The cuts are especially tough on general internists and other primary care physicians who already face difficulty in recruiting young physicians to their practices, said Dr. Yul Ejnes, an internist in Cranston, R.I., and chair of the board of governors of the American College of Physicians.
Many physicians have been willing to continue to see Medicare patients despite the falling reimbursement rates, Dr. Ejnes said, but lawmakers can't count on that indefinitely.
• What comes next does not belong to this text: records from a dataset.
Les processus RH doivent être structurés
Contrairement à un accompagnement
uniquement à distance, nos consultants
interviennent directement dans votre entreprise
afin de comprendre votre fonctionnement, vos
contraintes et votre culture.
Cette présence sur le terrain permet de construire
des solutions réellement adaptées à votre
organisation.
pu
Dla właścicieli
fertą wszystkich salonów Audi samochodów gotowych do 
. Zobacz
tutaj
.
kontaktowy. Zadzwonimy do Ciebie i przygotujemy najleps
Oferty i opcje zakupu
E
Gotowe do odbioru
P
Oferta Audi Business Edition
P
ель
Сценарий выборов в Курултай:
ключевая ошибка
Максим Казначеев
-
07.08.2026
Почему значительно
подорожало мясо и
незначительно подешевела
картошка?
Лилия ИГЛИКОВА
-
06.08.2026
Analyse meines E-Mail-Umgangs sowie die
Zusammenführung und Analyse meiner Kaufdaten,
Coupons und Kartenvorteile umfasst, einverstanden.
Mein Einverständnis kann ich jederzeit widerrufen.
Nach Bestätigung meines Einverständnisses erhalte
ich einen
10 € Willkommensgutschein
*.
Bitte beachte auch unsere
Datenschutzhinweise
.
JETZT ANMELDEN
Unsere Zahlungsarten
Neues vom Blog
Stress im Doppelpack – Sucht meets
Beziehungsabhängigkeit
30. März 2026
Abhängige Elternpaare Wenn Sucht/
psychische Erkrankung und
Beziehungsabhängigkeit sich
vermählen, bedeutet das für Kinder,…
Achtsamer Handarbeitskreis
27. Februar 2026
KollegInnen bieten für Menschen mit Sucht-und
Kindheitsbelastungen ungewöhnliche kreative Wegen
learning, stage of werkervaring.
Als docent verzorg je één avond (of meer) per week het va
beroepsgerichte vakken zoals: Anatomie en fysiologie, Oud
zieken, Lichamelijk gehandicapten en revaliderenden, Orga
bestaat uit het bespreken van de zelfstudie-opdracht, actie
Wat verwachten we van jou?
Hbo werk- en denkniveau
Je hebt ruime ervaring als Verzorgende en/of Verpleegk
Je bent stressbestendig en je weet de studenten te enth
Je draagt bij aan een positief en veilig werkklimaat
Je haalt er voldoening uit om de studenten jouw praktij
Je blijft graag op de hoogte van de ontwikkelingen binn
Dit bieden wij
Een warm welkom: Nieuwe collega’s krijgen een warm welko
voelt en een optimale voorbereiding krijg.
In his practice, about 20%–30% of his patients are Medicare beneficiaries, so Dr. Ejnes said he expects to see an impact on his bottom line due to the projected cuts. The impact could be greater if private insurance companies that tie their payments rates to Medicare choose to lower their payments at the same time.
The cuts are also likely to result in access issues beyond Medicare beneficiaries, he said. For example, if a physician has to cut back on staff because of Medicare payment cuts, that will affect all patients. And if a physician chooses to retire early, that affects thousands of patients who have to seek care elsewhere. “The impact is on the system as a whole,” Dr. Ejnes said.
The proposed cut comes just a few weeks after CMS officials announced plans to change the way Medicare pays for evaluation and management services, with physicians who provide more cognitive services getting a bigger piece of the Medicare pie. But those increases to primary care physicians are likely to be nearly wiped out by the projected payment cuts based on the sustainable growth rate (SGR) formula.